Now if we change this config OrigName to false, and rerun the test, we can
see that the field names have changed to lowerCamelCase. Similarly, all the
enum fields are now written in string format, such as this IPS panel. If
we change the EnumsAsInts config to true, and rerun the test. Then the
panel will become an integer 1 instead.
Now I want to make sure that the generated laptops are different every time we
run the test. So let's run go test ./... multiple times to see what happens.
go test ./...The ... means that we want to run unit tests in all sub-packages. OK, looks
like only the unique ID is changed, the rest stays the same. It's because by
default, the rand package uses a fixed seed value. We have to tell it to use a
different seed for each run. So let's create a init() function in random.go
file. This is special function that will be called exactly once before any
other code in the package is executed. In this function, we will tell rand to
use the current unix nano as the seed value.
sample/random.go
func init() {
rand.Seed(time.Now().UnixNano())
}Now let's run the test multiple times. We can see that the laptop data has
changed. Excellent!
We can also use command go test ./serializer/file_test.go to run only 1
single test file. Alright, now let's define a make test command to run the
unit tests. We can use the -cover flag to measure the code coverage of our
tests and the -race flag to detect any racing condition in our codes.
# ...
test:
go test -cover -race ./...
# ...Now run make test in the terminal.
make testAs you can see, 73.9% of the codes in the serializer package are covered. We
can also go to the test file, and click "run package tests" at the top. It will
run all test in that package and report the code coverage. Then we can open the
files to see which part of our code is covered and which one is not. The
covered code is in blue and uncovered code is in red. This is very useful for
us to write a strong test set to cover different branches.

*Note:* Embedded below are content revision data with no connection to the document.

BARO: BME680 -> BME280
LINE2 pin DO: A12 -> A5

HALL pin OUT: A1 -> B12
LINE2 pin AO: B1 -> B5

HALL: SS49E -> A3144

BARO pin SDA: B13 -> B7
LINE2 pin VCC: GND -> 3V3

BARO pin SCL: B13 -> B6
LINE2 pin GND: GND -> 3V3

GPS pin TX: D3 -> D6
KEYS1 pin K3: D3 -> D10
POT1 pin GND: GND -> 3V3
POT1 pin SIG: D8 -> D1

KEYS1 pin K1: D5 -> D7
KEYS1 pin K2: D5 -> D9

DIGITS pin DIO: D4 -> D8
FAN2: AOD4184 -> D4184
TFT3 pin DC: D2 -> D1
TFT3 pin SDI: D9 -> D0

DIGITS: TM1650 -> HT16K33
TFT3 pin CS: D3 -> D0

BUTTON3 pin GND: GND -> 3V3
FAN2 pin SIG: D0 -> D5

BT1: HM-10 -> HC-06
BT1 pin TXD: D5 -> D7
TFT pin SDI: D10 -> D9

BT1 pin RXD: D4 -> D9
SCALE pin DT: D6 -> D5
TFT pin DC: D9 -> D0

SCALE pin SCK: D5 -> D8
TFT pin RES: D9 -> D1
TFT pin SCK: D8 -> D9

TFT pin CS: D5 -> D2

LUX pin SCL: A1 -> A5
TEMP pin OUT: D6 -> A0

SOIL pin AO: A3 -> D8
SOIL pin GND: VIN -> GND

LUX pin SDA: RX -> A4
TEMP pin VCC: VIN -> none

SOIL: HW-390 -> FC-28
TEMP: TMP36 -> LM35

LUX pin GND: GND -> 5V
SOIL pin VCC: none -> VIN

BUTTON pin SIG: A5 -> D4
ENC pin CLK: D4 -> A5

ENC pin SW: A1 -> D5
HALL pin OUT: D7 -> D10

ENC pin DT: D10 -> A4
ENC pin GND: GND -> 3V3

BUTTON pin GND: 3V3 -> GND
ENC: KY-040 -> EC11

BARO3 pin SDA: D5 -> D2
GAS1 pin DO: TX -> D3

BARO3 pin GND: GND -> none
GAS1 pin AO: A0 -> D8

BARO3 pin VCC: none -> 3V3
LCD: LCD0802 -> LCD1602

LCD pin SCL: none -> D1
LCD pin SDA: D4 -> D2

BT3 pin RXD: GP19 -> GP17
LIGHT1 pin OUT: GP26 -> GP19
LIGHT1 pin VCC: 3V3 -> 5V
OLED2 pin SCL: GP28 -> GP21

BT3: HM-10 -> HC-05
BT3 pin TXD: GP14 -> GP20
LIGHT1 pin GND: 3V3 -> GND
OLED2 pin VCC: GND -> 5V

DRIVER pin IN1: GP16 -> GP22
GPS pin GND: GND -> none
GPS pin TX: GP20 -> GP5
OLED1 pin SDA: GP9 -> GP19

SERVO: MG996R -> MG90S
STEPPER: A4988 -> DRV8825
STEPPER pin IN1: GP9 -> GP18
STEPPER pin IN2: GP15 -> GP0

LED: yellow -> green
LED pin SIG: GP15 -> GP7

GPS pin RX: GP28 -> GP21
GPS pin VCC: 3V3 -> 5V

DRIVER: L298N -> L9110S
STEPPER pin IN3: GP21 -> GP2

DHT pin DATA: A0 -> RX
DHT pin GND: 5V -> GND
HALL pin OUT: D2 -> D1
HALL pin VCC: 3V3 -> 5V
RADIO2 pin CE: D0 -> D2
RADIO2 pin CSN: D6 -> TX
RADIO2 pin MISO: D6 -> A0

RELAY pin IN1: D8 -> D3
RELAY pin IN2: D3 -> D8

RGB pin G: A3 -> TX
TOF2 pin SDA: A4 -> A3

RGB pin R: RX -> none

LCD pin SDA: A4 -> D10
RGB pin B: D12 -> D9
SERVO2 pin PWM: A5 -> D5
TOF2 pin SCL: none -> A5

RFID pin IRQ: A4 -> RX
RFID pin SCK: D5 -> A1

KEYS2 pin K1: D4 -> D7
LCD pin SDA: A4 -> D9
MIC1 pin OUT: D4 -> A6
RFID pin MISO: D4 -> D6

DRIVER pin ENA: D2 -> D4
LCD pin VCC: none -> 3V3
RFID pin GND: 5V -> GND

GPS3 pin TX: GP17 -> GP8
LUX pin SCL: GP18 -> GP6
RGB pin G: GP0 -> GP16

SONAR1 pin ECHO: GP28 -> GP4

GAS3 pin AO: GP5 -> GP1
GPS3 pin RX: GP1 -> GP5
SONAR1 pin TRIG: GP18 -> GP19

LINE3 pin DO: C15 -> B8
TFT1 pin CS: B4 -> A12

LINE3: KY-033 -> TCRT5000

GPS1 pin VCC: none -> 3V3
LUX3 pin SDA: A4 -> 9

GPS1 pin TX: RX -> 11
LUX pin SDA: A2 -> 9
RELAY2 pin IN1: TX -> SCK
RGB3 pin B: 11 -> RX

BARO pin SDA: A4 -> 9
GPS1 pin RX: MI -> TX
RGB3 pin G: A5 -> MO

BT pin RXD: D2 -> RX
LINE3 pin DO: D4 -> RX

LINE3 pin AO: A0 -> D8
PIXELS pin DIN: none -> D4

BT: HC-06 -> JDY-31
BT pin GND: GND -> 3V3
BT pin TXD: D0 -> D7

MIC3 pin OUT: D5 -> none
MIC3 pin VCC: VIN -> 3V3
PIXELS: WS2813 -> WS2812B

There's one more thing I want to show you before we switch to Java. Let's open
the terminal, go to tmp folder and run ls -l command. We can see that the
size of the json file is about 5 times bigger than of the binary file. So we
will save a lot of bandwidth when using gRPC instead of a normal JSON API. And
since it's smaller, it's also faster to transport. That's the beautiful thing
of a binary protocol. See you in the Java section!